• Problem to work on: Quote the data below line for line, starting at its first line and ending at the line that contains "De actie loopt", including both of those lines.
===== Supplied information =====
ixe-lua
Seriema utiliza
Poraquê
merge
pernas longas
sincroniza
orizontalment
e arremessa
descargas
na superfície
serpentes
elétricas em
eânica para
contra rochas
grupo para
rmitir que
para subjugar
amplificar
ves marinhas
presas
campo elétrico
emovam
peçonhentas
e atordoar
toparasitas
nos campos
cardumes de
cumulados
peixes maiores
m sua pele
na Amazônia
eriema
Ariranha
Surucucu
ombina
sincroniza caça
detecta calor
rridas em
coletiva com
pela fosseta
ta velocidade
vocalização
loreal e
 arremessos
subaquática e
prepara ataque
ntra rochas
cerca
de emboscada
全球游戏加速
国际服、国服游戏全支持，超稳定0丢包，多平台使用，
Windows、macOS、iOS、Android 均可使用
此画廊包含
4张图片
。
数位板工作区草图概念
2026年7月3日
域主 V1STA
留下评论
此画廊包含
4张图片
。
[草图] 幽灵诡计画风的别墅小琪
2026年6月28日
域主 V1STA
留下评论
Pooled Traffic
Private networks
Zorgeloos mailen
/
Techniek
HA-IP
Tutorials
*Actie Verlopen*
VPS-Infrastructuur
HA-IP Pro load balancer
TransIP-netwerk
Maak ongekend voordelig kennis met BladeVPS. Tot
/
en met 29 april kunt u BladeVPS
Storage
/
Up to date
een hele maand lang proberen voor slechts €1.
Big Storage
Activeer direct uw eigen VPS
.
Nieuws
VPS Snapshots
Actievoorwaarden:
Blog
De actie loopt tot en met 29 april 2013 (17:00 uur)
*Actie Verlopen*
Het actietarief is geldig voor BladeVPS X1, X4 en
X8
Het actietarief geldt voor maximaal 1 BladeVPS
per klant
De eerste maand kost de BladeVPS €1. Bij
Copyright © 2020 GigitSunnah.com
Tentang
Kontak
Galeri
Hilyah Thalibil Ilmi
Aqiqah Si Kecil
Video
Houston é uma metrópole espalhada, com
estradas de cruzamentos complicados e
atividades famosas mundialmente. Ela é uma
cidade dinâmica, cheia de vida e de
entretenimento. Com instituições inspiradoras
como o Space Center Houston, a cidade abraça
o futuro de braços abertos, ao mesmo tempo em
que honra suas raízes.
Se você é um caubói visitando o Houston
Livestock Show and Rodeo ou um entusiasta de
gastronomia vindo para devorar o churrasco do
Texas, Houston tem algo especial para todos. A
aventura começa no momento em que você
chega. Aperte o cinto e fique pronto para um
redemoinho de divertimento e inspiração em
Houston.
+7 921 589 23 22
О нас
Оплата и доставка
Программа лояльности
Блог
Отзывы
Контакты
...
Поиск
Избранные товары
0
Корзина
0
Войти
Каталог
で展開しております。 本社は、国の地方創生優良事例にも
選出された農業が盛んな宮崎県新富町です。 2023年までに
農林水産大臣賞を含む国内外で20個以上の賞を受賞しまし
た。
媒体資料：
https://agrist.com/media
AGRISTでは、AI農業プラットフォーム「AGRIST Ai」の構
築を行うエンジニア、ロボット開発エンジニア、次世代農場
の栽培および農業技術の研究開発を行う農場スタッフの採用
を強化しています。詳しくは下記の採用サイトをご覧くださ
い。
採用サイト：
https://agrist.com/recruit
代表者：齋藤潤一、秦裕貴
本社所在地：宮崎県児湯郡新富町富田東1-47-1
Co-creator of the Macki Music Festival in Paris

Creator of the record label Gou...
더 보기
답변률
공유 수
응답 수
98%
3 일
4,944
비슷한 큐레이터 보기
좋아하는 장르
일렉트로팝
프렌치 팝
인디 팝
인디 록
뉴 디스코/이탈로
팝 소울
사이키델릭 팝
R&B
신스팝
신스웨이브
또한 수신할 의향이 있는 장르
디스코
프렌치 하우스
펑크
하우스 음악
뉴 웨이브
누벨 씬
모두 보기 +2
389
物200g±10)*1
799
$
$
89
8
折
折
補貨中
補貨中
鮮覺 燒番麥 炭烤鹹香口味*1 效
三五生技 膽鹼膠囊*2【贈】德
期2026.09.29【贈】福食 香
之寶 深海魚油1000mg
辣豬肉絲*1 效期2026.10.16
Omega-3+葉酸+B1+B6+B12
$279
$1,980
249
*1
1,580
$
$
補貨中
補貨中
=====
• Written answer:
ixe-lua
Seriema utiliza
Poraquê
merge
pernas longas
sincroniza
orizontalment
e arremessa
descargas
na superfície
serpentes
elétricas em
eânica para
contra rochas
grupo para
rmitir que
para subjugar
amplificar
ves marinhas
presas
campo elétrico
emovam
peçonhentas
e atordoar
toparasitas
nos campos
cardumes de
cumulados
peixes maiores
m sua pele
na Amazônia
eriema
Ariranha
Surucucu
ombina
sincroniza caça
detecta calor
rridas em
coletiva com
pela fosseta
ta velocidade
vocalização
loreal e
 arremessos
subaquática e
prepara ataque
ntra rochas
cerca
de emboscada
全球游戏加速
国际服、国服游戏全支持，超稳定0丢包，多平台使用，
Windows、macOS、iOS、Android 均可使用
此画廊包含
4张图片
。
数位板工作区草图概念
2026年7月3日
域主 V1STA
留下评论
此画廊包含
4张图片
。
[草图] 幽灵诡计画风的别墅小琪
2026年6月28日
域主 V1STA
留下评论
Pooled Traffic
Private networks
Zorgeloos mailen
/
Techniek
HA-IP
Tutorials
*Actie Verlopen*
VPS-Infrastructuur
HA-IP Pro load balancer
TransIP-netwerk
Maak ongekend voordelig kennis met BladeVPS. Tot
/
en met 29 april kunt u BladeVPS
Storage
/
Up to date
een hele maand lang proberen voor slechts €1.
Big Storage
Activeer direct uw eigen VPS
.
Nieuws
VPS Snapshots
Actievoorwaarden:
Blog
De actie loopt tot en met 29 april 2013 (17:00 uur)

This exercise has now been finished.